Any user, from any email domain, can create an organization with any unique name they wish: pic of org on huggingface

That user can then email anyone in that company and they will receive an email from Huggingface inviting them. pic of invite on huggingface Out goes the invite

pic of invite on huggingface and it looks very official coming from Huggingface and all, not a random gmail.

(yes, i intentionally revealed one org name and not another)

Secondly, people seem to just try to join their organizations Huggingface organizaiton, they find it on their own, and ask to join.

I let them in, and give them write permissions. Sometimes they make public or private repos. It’s alot easier to get malware in a model to execute if somebody gives you a trusted model.

Potential Solutions

  • Invite emails should originate from the user who sent them.
  • A more aggresive verification process could take place on who is allowed to originate organizations, such as requiring a matching domain email address.
  • Same session, multiple accounts. Myself and peers working this technique typically get lazy and aren’t careful about segregating our squatted organizations and email addresses. We see the same thing in truly malicious situations at my current employer.

    • This is a classic anti-abuse detection technique that could be a function of say, the threat intelligence team.

- Model Typosquatting & general watering holes

  • Other techniques for compromising pipelines via models.

What I wrote before about typosquats holds true:

Typosquats are a pretty common technique on repositories, there is not a whole lot here notable, but I think Huggingface makes it easier to hide due to their font choices where many letters look quite similar, like 1 and l. It’s a subtle thing, but combined with the challenges in telling one user or org apart from another in a rapidly changing industry, it’s a nice bonus.

Potential Solutions

Taking lessons from attacks on software dependencies, we can look at Pypi. Going beyond malware detection, they looked to implement checks for typosquats of popular repos using logic like calculating Levenschtien distance.

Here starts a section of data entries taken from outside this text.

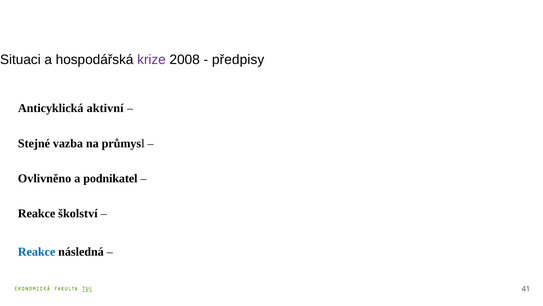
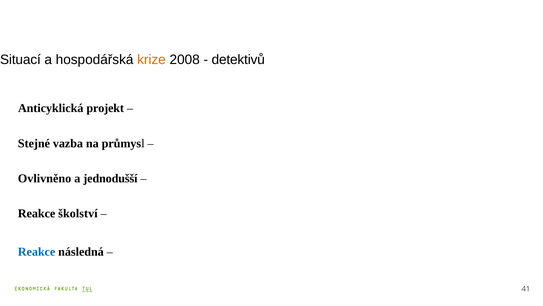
Situaci: Situaci -> Situací
krize colour: purple -> orange
předpisy: předpisy -> detektivů
aktivní: aktivní -> projekt
podnikatel: podnikatel -> jednodušší
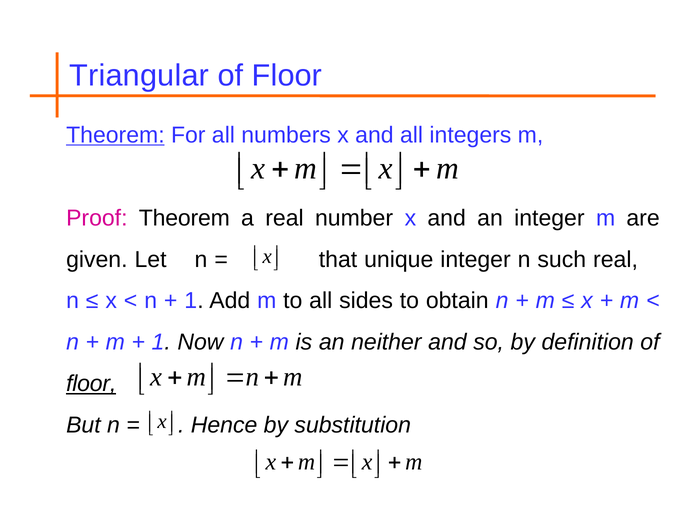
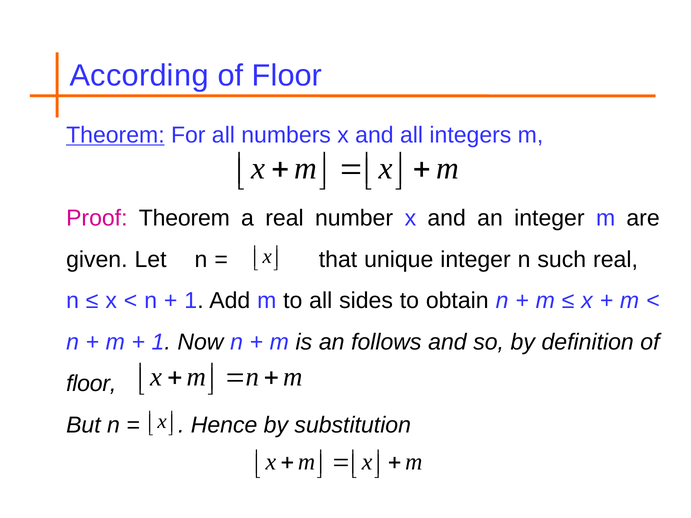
Triangular: Triangular -> According
neither: neither -> follows
floor at (91, 384) underline: present -> none
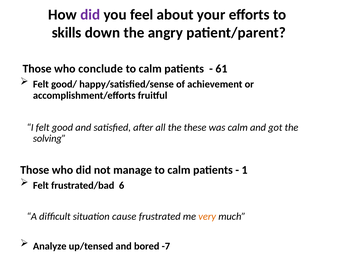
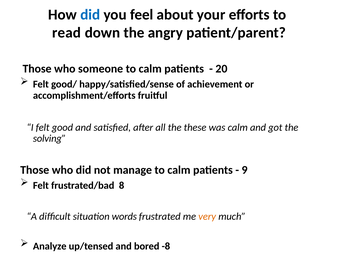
did at (90, 15) colour: purple -> blue
skills: skills -> read
conclude: conclude -> someone
61: 61 -> 20
1: 1 -> 9
6: 6 -> 8
cause: cause -> words
-7: -7 -> -8
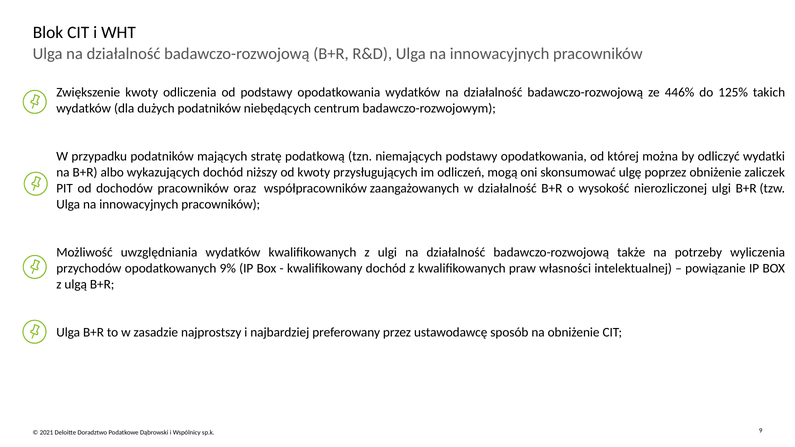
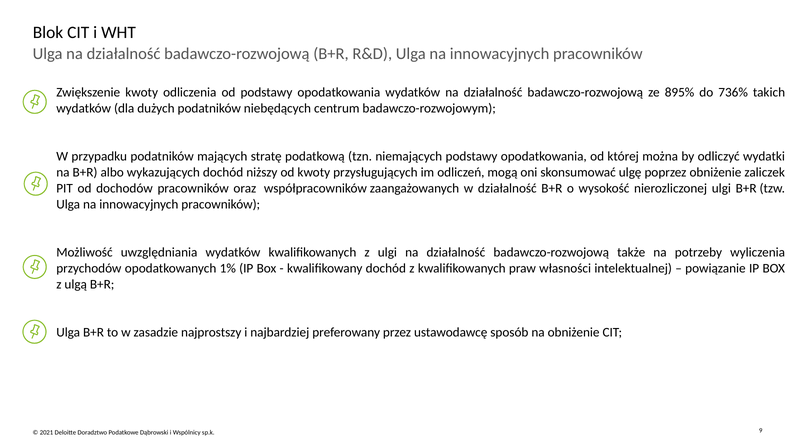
446%: 446% -> 895%
125%: 125% -> 736%
9%: 9% -> 1%
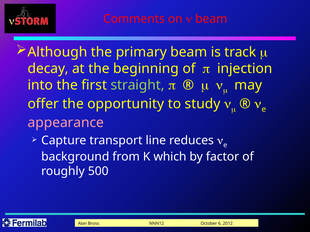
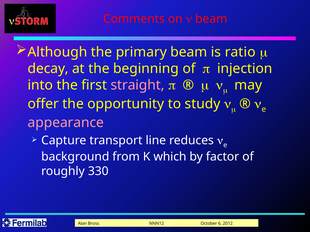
track: track -> ratio
straight colour: light green -> pink
500: 500 -> 330
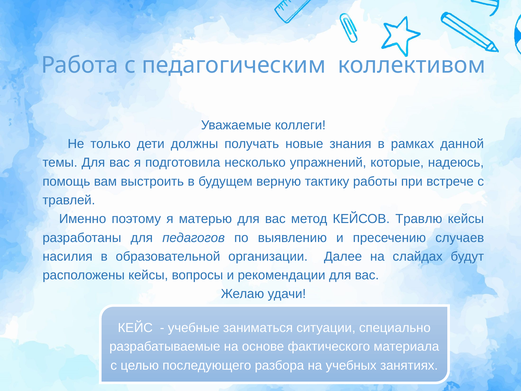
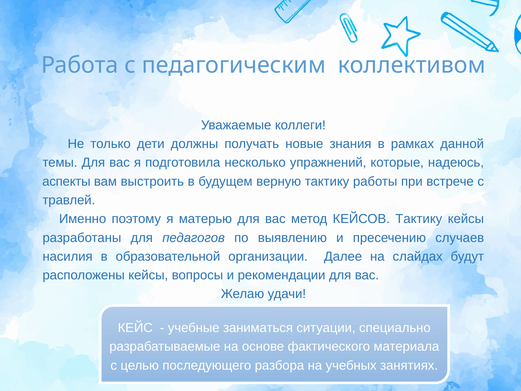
помощь: помощь -> аспекты
КЕЙСОВ Травлю: Травлю -> Тактику
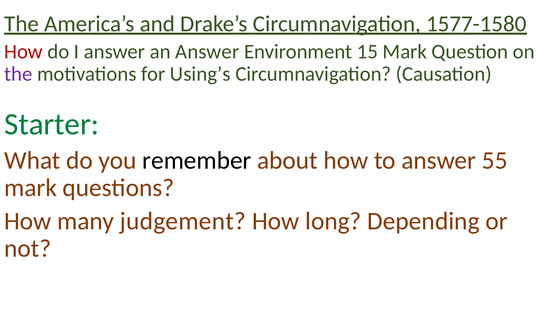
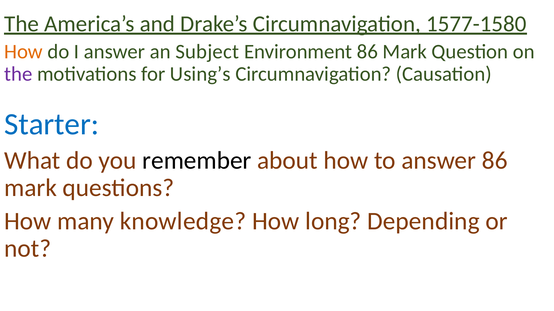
How at (23, 52) colour: red -> orange
an Answer: Answer -> Subject
Environment 15: 15 -> 86
Starter colour: green -> blue
answer 55: 55 -> 86
judgement: judgement -> knowledge
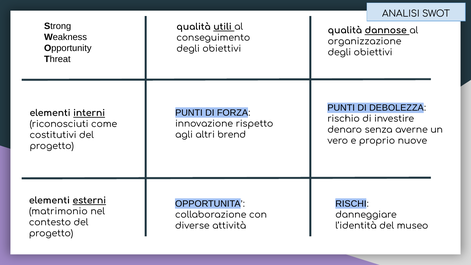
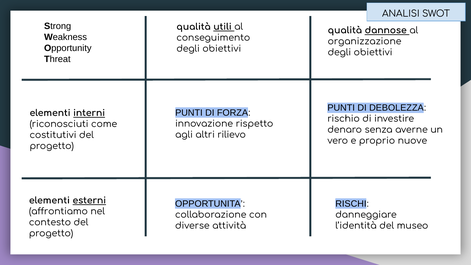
brend: brend -> rilievo
matrimonio: matrimonio -> affrontiamo
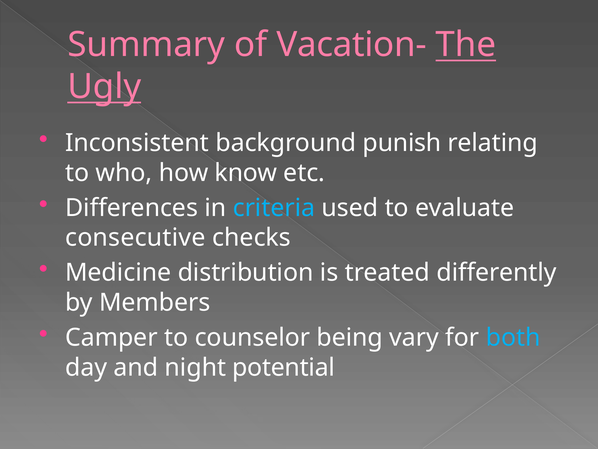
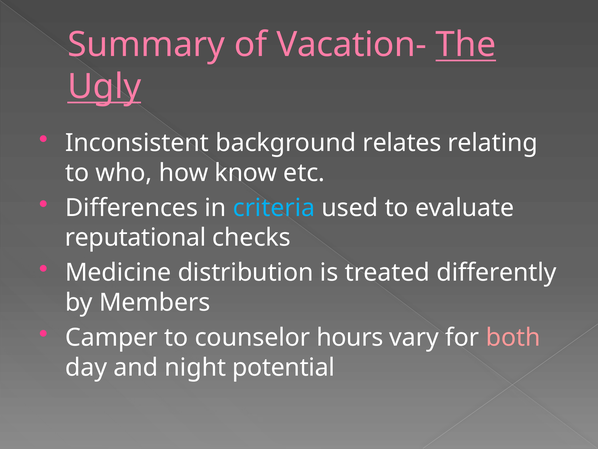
punish: punish -> relates
consecutive: consecutive -> reputational
being: being -> hours
both colour: light blue -> pink
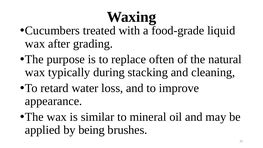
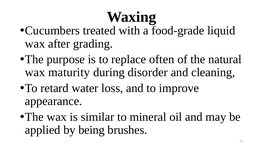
typically: typically -> maturity
stacking: stacking -> disorder
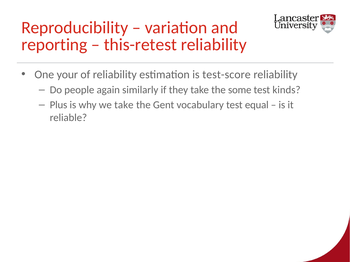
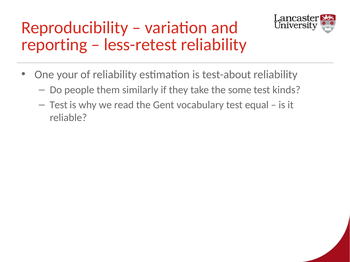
this-retest: this-retest -> less-retest
test-score: test-score -> test-about
again: again -> them
Plus at (59, 105): Plus -> Test
we take: take -> read
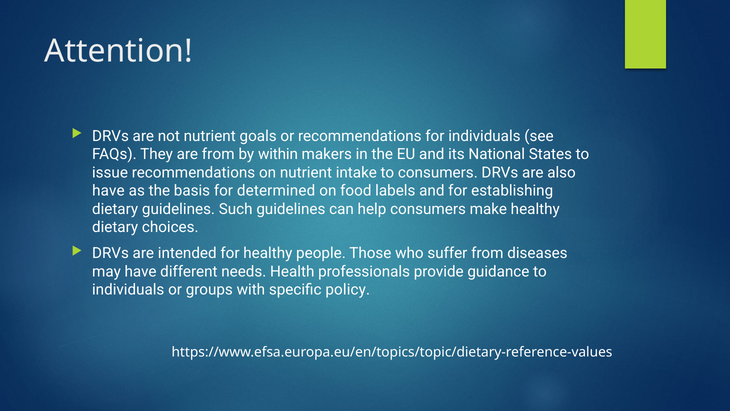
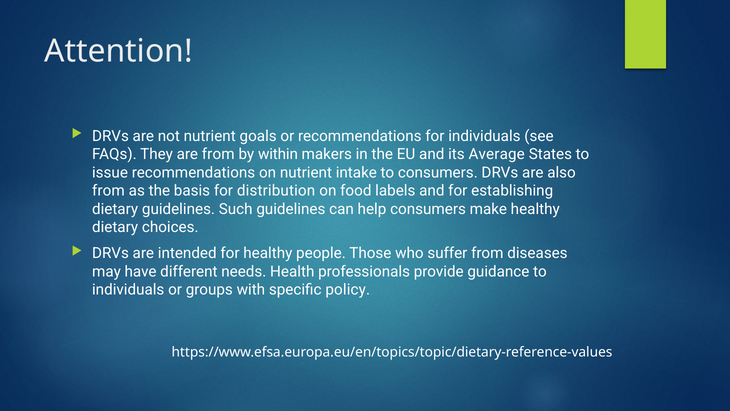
National: National -> Average
have at (108, 191): have -> from
determined: determined -> distribution
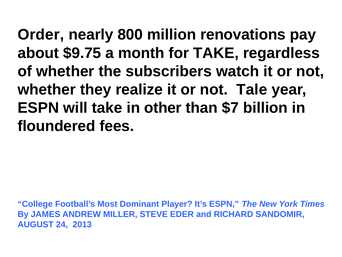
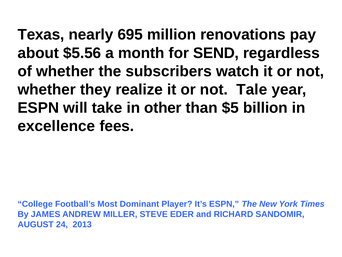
Order: Order -> Texas
800: 800 -> 695
$9.75: $9.75 -> $5.56
for TAKE: TAKE -> SEND
$7: $7 -> $5
floundered: floundered -> excellence
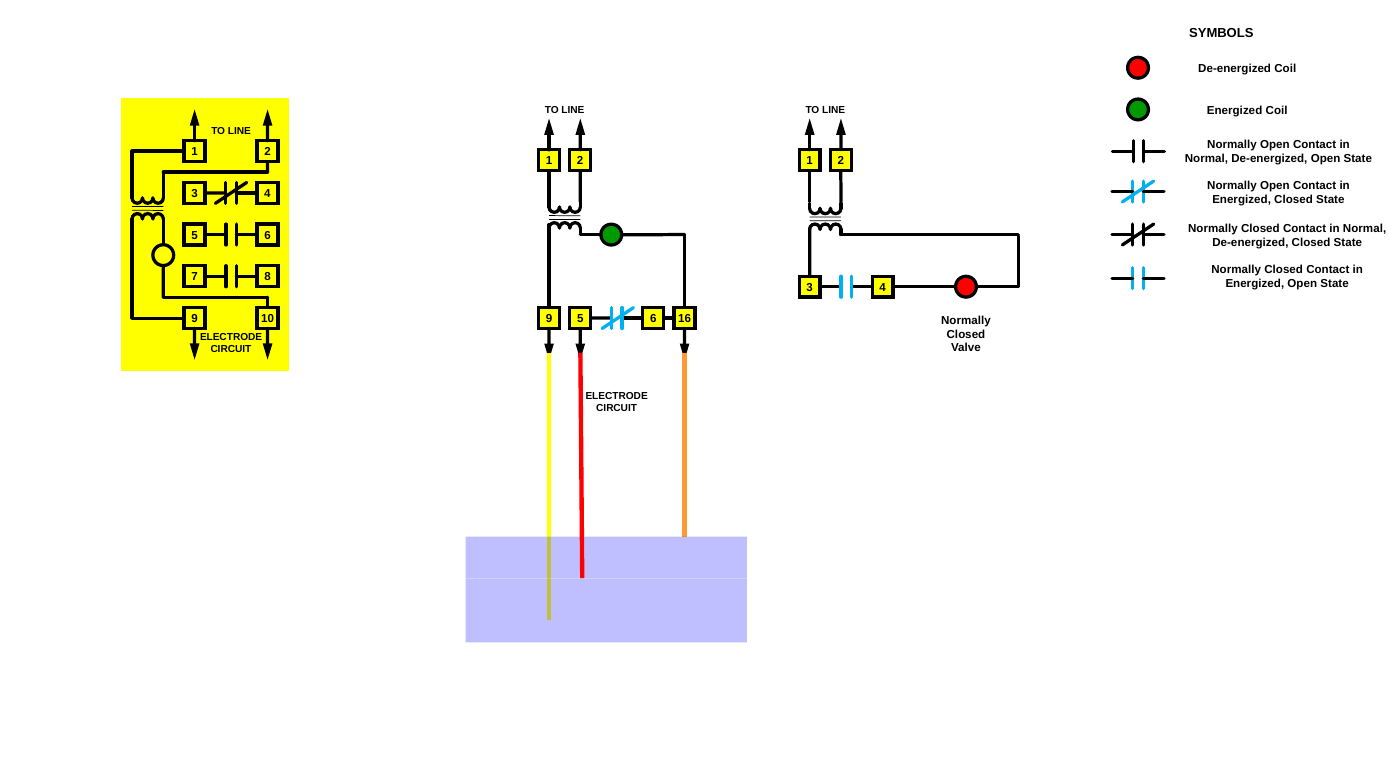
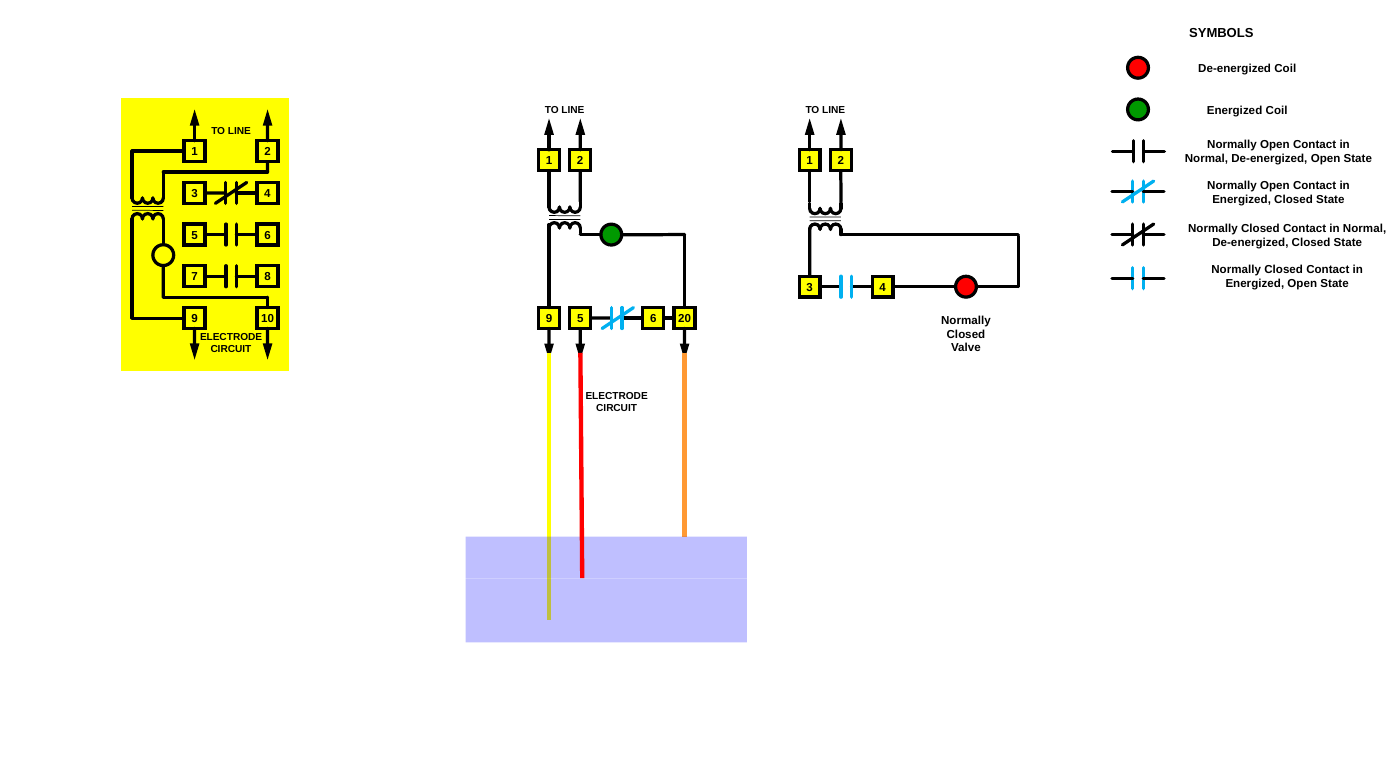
16: 16 -> 20
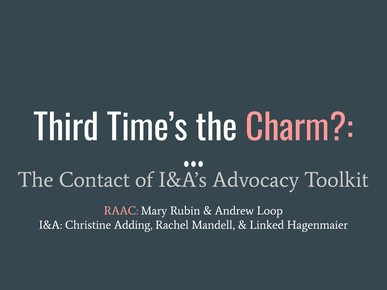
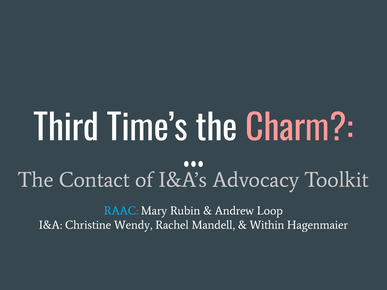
RAAC colour: pink -> light blue
Adding: Adding -> Wendy
Linked: Linked -> Within
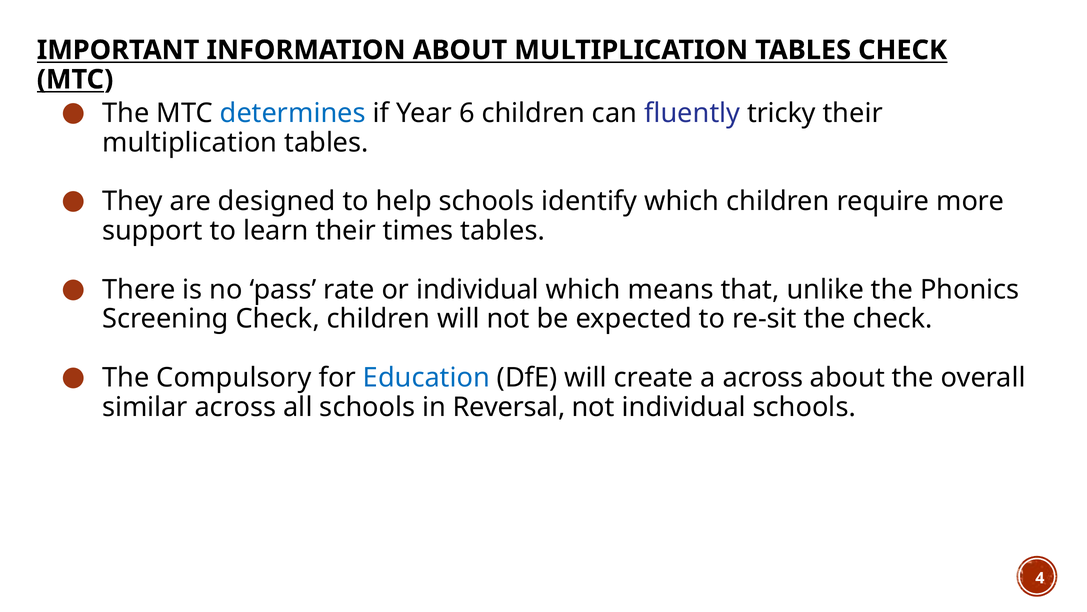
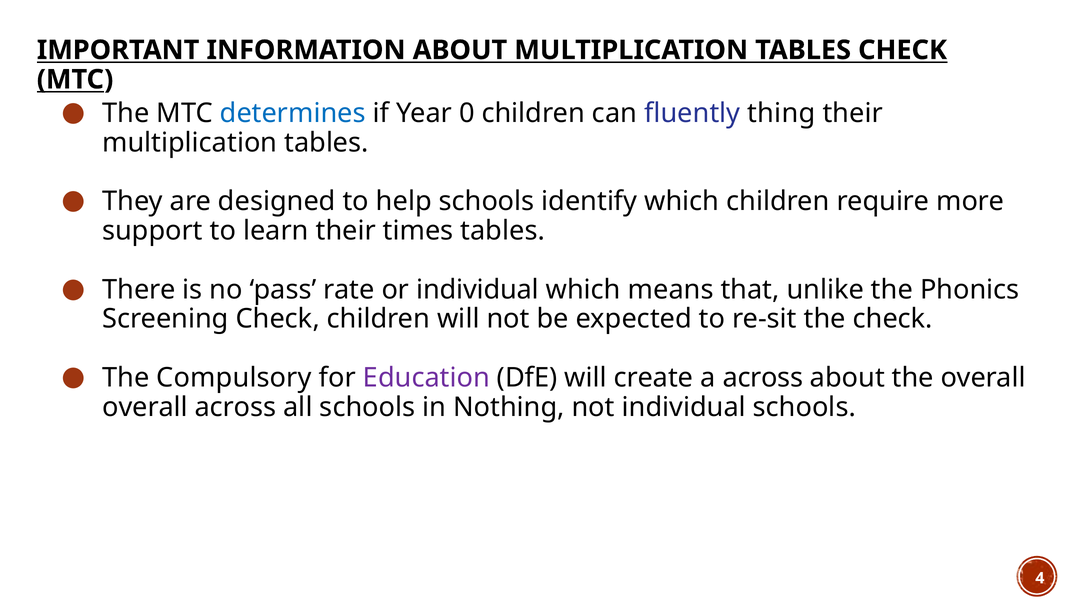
6: 6 -> 0
tricky: tricky -> thing
Education colour: blue -> purple
similar at (145, 407): similar -> overall
Reversal: Reversal -> Nothing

There is a known typosquatting dataset for refence, showing the average distance attackers like to go for: pic of typosquat dataset

The font choice in the UI for typosquat defense is … not great in my opinion, due to the similarities between letters like i and l. There are many considerations to a font, such as accessibility, brand theme and more. This is a great resource.

What’s next?

On the Horizon, I see more attacks like what NPM experienced, in particular, takeovers of popular packages. Mandatory 2FA rolled out in a similar manner to the steps taken by NPM on popular repositories after a certain usage threshold would be a good thing. I think a lot of the ‘malicious’ packages on HF right now are bounty hunters and red teamers, truly malicious people will target existing users and replace their models because that is the most blantanly obvious way to have alot of success with this technique if ethics aren’t a concern. NPM package takeovers being such a common attack a few years ago is evidence of this.

Summary

Safe tensors is awesome, so is scanning for malicious models. But we also need to take a look at a range of factors ranging from design to product features which enable malicious models (or poisoning attacks) to be successful. Features which allow attackers to represent themselves as Huggingface or other organizations being the top priority, followed by taking lessoned learned from NPM and applying them proactively.